▸ **WHAT IS REQUIRED**
Once you find the line in the listing below that contains "index mcp: (1280, 999)", copy it and every following line exactly, stopping at the end.

▸ **DATA FOR PROCESSING**
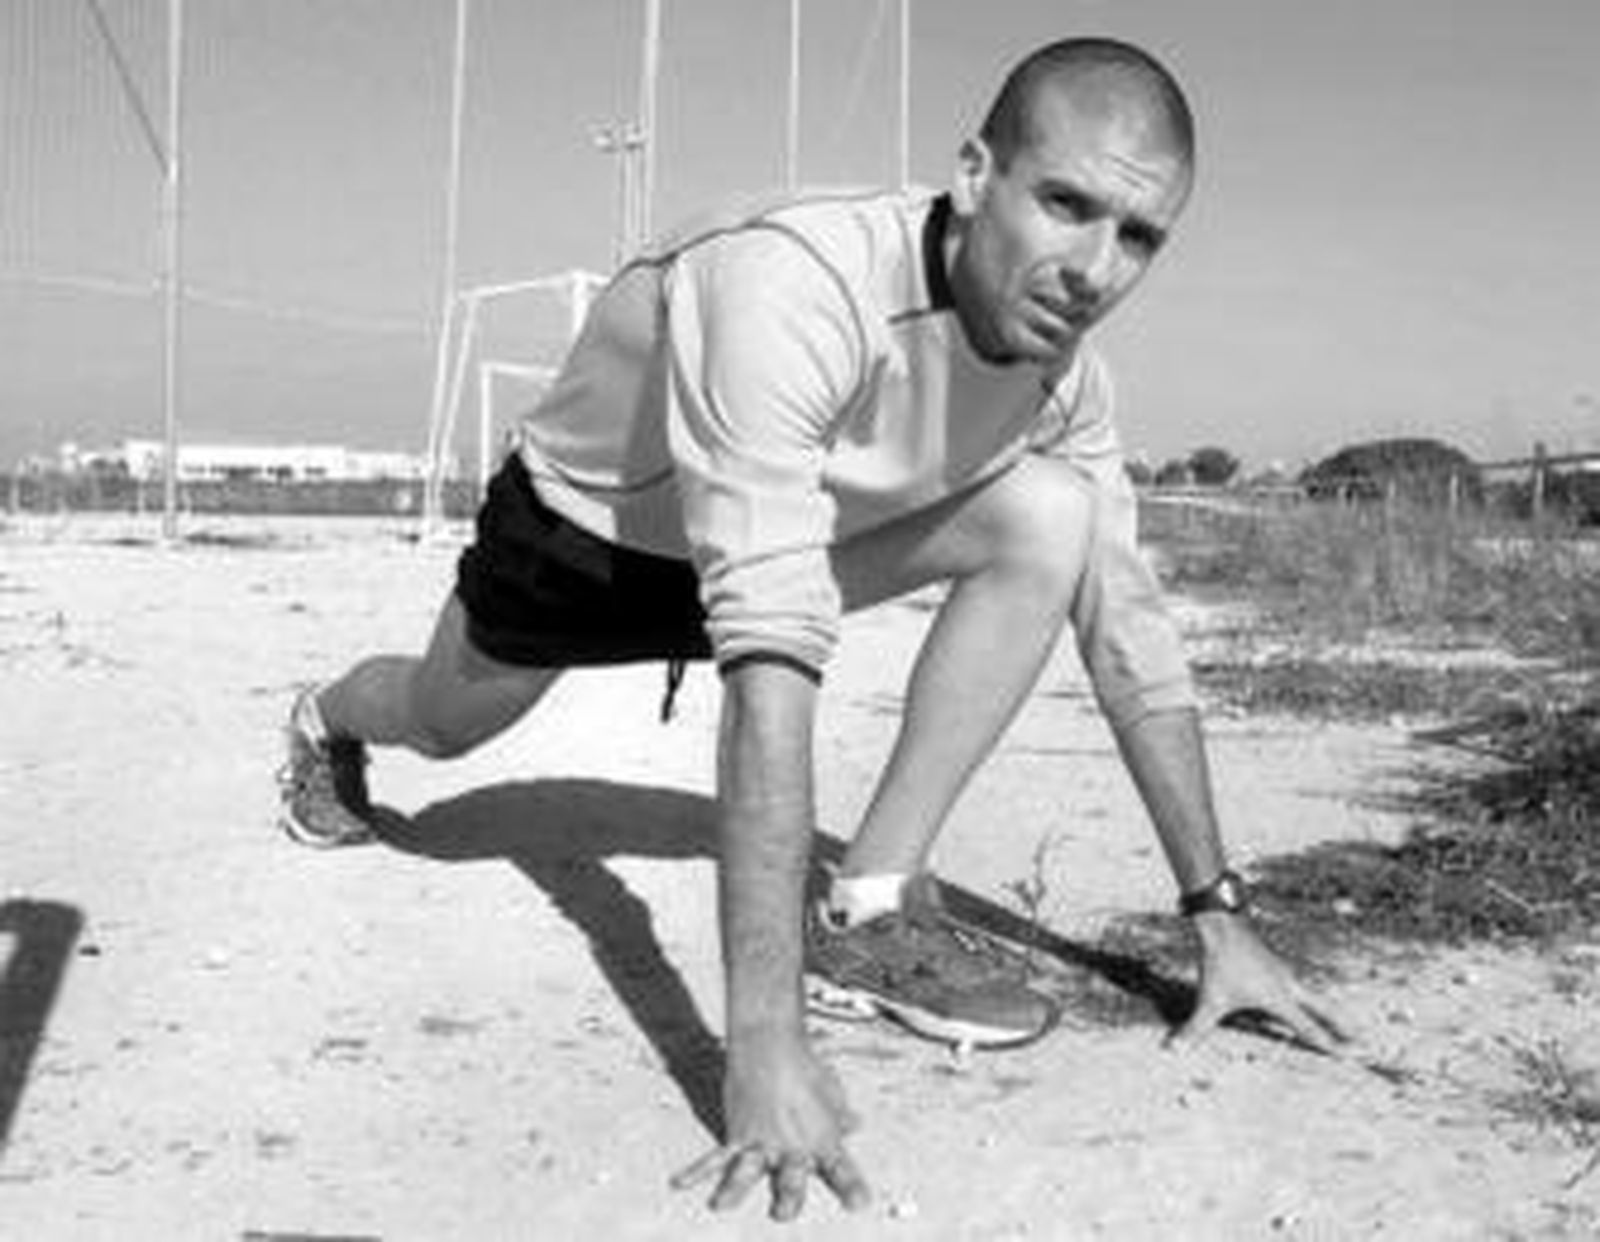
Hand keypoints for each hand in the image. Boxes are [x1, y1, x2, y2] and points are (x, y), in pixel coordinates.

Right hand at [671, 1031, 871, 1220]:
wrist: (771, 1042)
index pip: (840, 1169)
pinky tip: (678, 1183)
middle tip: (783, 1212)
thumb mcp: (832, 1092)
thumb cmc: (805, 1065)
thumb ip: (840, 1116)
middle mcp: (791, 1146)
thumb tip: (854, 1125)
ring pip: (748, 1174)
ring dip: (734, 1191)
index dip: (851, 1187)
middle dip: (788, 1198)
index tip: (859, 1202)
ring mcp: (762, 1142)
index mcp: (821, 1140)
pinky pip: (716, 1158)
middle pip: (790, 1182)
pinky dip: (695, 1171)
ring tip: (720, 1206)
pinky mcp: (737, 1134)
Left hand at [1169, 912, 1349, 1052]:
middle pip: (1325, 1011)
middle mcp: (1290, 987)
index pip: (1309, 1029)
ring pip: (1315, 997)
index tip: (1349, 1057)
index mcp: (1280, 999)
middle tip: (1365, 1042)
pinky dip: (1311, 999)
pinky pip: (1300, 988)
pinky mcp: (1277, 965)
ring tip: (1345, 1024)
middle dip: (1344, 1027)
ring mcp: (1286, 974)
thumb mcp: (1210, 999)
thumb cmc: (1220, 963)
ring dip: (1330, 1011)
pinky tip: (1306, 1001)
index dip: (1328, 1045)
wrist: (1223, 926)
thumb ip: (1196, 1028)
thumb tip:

▸ **RESULT**
index mcp: (1280, 999)
middle tip: (1365, 1042)
pinky dip: (1311, 999)
pinky pip: (1300, 988)
pinky mcp: (1277, 965)
ring tip: (1345, 1024)
middle dip: (1344, 1027)
ring mcp: (1286, 974)
thumb mcp: (1210, 999)
thumb cmc: (1220, 963)
ring dip: (1330, 1011)
pinky tip: (1306, 1001)
index dip: (1328, 1045)
wrist: (1223, 926)
thumb ip: (1196, 1028)
thumb tip:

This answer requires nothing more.